Die Ausgabe ist dann:


Ich fahre maximal: 300
Beschleunige bis: 0
Ich bin ein: test.Mercedes@addbf1


Es ist also ein Mercedes


----------



## byte (2. Jan 2007)

Siehe oben...

Entferne einfach die Variable in der Unterklasse und setze den Wert der Geschwindigkeit im Konstruktor von Mercedes. Dann hast Du genau den gewünschten Effekt. Diese Art der Überlagerung ist in den meisten Fällen absolut sinnlos.

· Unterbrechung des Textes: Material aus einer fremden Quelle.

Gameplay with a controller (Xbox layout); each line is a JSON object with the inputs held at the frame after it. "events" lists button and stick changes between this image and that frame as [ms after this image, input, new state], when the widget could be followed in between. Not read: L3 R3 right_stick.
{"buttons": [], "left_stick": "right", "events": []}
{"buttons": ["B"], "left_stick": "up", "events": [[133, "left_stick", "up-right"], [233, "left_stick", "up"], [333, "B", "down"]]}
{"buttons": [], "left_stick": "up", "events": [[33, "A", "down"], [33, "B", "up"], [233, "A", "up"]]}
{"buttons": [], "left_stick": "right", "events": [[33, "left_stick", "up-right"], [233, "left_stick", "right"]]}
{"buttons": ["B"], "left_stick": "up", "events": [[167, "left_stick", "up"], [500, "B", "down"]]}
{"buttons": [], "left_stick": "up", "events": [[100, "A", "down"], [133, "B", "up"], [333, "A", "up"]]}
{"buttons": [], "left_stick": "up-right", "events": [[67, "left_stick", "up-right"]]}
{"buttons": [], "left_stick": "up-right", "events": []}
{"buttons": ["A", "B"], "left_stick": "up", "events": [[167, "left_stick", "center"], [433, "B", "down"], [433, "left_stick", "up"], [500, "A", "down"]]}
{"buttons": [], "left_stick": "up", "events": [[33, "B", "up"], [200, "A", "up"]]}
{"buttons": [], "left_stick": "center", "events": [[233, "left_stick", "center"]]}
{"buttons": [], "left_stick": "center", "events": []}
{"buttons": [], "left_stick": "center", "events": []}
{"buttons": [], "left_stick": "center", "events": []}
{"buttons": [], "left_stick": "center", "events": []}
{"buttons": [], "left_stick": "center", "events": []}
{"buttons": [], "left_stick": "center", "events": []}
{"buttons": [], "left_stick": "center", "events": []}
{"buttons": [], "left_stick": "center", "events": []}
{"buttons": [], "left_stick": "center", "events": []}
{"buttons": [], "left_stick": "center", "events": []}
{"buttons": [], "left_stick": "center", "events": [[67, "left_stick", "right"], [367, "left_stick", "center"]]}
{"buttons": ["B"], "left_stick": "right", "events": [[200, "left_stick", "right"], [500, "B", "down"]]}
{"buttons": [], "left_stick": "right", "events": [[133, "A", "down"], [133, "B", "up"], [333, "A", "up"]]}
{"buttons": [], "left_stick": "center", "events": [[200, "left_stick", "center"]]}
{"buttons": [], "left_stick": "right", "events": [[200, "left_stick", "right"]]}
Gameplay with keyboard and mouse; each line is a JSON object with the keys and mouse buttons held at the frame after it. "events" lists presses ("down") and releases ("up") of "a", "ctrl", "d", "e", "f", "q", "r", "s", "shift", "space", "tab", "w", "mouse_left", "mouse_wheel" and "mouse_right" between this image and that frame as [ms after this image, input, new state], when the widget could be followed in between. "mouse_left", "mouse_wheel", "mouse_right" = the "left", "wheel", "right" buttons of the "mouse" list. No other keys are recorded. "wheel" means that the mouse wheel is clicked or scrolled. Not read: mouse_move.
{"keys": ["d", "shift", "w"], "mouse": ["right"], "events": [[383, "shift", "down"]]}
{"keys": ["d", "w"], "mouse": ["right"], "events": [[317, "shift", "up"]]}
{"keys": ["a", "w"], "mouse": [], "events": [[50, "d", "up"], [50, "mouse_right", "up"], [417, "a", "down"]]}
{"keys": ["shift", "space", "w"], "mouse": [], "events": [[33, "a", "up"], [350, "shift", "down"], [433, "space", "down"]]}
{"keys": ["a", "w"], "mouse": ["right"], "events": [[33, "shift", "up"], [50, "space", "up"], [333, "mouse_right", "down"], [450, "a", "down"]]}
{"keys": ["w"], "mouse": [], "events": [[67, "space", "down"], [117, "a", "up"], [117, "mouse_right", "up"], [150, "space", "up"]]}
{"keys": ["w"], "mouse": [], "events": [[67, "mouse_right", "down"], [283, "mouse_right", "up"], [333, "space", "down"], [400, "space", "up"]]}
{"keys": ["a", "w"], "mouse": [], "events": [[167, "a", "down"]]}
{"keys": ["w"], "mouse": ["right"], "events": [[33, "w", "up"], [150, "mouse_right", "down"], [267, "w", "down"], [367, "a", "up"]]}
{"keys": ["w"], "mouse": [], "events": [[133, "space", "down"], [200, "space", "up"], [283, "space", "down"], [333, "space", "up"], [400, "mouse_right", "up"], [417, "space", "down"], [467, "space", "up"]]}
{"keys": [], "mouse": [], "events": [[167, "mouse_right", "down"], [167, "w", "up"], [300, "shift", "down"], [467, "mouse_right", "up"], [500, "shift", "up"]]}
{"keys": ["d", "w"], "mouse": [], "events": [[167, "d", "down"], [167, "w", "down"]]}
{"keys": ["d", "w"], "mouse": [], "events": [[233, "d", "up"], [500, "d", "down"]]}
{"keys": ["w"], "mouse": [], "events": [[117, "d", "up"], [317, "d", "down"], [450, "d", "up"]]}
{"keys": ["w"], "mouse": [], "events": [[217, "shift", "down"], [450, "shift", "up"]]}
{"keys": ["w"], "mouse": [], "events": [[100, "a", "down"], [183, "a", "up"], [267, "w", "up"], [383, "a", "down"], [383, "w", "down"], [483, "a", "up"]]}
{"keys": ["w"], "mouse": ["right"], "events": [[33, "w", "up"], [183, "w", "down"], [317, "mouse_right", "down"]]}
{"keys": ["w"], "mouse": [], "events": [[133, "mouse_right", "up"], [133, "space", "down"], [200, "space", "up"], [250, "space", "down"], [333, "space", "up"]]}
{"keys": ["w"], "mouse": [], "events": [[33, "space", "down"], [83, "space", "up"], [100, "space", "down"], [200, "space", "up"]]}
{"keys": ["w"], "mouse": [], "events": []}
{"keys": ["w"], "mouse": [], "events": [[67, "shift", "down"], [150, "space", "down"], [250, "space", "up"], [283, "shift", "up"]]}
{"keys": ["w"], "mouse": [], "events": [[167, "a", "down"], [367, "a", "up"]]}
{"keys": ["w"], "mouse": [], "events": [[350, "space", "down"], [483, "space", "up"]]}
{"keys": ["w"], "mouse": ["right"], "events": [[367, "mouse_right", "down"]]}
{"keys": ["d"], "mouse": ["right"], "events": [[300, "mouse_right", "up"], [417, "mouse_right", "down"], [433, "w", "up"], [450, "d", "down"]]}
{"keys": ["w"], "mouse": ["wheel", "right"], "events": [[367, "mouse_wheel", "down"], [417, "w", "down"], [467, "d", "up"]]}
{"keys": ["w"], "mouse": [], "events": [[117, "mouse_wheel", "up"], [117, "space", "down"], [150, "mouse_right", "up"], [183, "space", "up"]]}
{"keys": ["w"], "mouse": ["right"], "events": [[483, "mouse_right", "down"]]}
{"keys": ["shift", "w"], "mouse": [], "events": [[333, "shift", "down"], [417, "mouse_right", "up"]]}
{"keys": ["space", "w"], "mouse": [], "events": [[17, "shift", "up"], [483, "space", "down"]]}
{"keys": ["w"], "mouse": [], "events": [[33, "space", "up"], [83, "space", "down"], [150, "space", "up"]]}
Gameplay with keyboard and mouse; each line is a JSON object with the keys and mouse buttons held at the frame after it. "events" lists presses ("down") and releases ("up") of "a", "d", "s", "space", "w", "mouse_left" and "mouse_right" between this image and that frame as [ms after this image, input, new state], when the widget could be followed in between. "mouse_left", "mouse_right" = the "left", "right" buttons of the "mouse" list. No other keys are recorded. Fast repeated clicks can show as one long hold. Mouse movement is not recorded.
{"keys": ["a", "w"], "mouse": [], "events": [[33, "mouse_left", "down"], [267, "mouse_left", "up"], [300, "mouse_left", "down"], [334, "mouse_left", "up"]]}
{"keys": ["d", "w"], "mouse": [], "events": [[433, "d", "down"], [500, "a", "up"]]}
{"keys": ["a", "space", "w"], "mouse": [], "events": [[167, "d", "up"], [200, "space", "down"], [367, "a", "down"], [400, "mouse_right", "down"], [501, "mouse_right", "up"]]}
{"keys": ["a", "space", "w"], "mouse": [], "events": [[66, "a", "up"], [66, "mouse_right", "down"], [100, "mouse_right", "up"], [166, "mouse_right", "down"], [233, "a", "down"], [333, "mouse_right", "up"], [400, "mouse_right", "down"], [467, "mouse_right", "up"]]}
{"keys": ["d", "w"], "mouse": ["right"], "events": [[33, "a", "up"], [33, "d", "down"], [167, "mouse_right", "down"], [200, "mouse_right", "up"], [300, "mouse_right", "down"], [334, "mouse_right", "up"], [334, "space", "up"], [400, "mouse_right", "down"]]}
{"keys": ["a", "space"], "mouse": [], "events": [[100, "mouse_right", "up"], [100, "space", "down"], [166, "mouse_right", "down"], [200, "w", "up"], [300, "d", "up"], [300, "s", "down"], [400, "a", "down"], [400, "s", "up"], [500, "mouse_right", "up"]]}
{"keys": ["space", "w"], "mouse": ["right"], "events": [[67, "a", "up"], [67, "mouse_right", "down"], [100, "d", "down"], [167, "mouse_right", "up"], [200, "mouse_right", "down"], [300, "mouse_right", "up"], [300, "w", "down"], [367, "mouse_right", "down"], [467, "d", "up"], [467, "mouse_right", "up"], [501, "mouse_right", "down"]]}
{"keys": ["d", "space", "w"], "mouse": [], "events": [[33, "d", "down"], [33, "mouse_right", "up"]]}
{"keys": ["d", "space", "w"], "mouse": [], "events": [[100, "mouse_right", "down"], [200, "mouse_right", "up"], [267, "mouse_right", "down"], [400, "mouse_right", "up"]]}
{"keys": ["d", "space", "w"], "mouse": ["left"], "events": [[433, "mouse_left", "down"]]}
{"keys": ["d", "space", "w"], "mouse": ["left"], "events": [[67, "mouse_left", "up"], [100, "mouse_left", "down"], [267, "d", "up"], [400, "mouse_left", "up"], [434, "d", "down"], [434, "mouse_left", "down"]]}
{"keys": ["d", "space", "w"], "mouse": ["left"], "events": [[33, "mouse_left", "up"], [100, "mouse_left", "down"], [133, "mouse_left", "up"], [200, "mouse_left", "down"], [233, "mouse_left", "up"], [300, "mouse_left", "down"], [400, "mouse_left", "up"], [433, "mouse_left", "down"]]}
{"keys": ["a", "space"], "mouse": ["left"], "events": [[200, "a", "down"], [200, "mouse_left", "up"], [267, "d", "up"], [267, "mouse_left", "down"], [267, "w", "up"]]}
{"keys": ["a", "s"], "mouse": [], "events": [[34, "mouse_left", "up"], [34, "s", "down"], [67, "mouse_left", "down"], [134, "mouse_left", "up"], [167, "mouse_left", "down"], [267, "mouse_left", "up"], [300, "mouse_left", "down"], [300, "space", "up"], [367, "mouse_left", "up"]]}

PS: Mit Gettern und Settern hat das herzlich wenig zu tun. :roll:


----------



## The_S (2. Jan 2007)

Kaffeebohne hat gesagt.:
			
		

> Eigentlich will ich ja gar nicht auf den Wert der Elternvariable zugreifen, sondern den aus der Kindklasse.



Alles andere würde auch keinen Sinn ergeben 



			
				Kaffeebohne hat gesagt.:
			
		

> Deine Vorschlag, mit dem Getter und Settern zu arbeiten, hat nicht den gewünschten Erfolg.



Also bei mir funktioniert das genau so wie es soll. Zeig doch mal deinen angepassten Code!



			
				Kaffeebohne hat gesagt.:
			
		

> Ich definiere ja in der Elternklasse die Getter und Setter und nicht nochmal in der Kindklasse.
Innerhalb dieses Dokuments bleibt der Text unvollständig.